Though Tuckett has obviously put a lot of care into the production details, the truth is that choreographically he has produced the kind of work that sinks into oblivion once it has been seen. There is nothing new in the vocabulary or style he has chosen, and after ten minutes of seeing “sexual allusions”, I was about to start a campaign in order to find a choreographer who can come up with some movement for women that denotes sexuality that is not a grand plie in second position!
The best part of the ballet was Wainwright’s singing- and that should say enough about the ballet itself. Pity that these Royal Ballet-trained choreographers tend to lose themselves in expensive, very elaborate theatrical productions that have little choreographic substance.
Next in the programme came a revival of Glen Tetley’s “Pierrot Lunaire”. I saw the same cast that brought the ballet into the Royal Ballet’s repertoire last year – Ivan Putrov, Deirdre Chapman and Carlos Acosta – and suffice to say that, if anything, they were even better than last season. The piece still looks modern and the characterization of the three main figures is still a joy to watch. For me, this piece really made the evening a worthwhile event.
The last ballet was Sir Kenneth MacMillan’s “La Fin du Jour”. Thanks to Cassandra’s having clued me into the concept of the ballet beforehand, I found details and period subtleties missing from the performance featuring Natasha Oughtred, Sarah Lamb, Martin Harvey and Ricardo Cervera in the leading roles. The ballet looked simplistic and rather pointless, and having Robbins’s “In G Major” as a major choreographic reference did not help. The dancers looked at a loss in the period characterization and the only point that came across was that the costumes were great fun to watch and wear. Whether this performance did justice to the original I cannot tell, but if it did, I cannot say it is MacMillan at his greatest. If it did not, then more effort needs to be put into the revival of these pieces that used to make up the repertoire of the company years ago. The standards of the dance and the style displayed were far from outstanding.

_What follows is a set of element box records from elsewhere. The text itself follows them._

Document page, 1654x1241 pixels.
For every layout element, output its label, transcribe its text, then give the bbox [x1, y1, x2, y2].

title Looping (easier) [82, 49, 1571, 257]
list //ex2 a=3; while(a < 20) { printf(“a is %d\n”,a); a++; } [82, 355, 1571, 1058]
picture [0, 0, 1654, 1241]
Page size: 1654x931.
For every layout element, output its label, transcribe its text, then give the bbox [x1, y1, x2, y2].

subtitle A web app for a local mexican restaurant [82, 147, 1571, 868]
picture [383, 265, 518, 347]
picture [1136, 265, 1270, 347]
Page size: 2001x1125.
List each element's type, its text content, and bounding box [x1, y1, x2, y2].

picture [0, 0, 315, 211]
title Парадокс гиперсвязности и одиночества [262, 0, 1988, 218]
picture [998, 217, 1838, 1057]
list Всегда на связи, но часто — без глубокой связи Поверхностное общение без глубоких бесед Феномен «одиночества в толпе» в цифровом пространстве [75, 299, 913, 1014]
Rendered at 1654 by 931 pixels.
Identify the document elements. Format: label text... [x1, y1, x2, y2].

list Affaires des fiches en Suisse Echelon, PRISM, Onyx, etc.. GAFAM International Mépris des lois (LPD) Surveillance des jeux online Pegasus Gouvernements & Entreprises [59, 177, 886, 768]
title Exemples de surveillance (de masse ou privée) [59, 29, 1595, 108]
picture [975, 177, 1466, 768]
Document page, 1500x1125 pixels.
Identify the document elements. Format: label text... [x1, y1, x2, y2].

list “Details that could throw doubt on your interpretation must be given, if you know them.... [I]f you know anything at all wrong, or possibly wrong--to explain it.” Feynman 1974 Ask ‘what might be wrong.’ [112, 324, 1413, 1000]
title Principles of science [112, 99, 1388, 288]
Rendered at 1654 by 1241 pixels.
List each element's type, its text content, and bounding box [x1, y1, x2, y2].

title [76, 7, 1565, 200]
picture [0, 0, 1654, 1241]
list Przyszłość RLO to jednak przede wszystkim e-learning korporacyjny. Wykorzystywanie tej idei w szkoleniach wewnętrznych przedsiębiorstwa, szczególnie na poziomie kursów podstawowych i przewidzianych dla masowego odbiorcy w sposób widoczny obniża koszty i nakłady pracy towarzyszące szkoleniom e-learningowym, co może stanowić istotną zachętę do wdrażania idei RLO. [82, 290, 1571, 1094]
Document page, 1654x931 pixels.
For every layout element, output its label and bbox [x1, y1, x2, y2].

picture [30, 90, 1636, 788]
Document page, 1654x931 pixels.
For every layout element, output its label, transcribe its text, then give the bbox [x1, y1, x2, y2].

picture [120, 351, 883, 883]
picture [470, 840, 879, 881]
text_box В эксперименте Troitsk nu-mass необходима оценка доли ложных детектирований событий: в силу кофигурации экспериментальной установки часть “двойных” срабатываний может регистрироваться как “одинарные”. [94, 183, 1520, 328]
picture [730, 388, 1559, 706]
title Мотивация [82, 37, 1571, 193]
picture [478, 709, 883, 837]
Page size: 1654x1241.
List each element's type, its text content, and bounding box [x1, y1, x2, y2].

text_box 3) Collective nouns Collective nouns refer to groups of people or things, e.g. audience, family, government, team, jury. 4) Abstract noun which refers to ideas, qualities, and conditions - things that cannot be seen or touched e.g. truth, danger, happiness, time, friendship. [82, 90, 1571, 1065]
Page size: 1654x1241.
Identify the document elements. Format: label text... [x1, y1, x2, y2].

Overall it was not a very satisfying evening at the Royal Opera House. It is good that the company is trying to create new work, but I feel they should really start looking out of their own ranks in order to do so. The success of "Chroma" points in this direction and there are more choreographers working at present that could continue the journey into the new century that the company started not so long ago.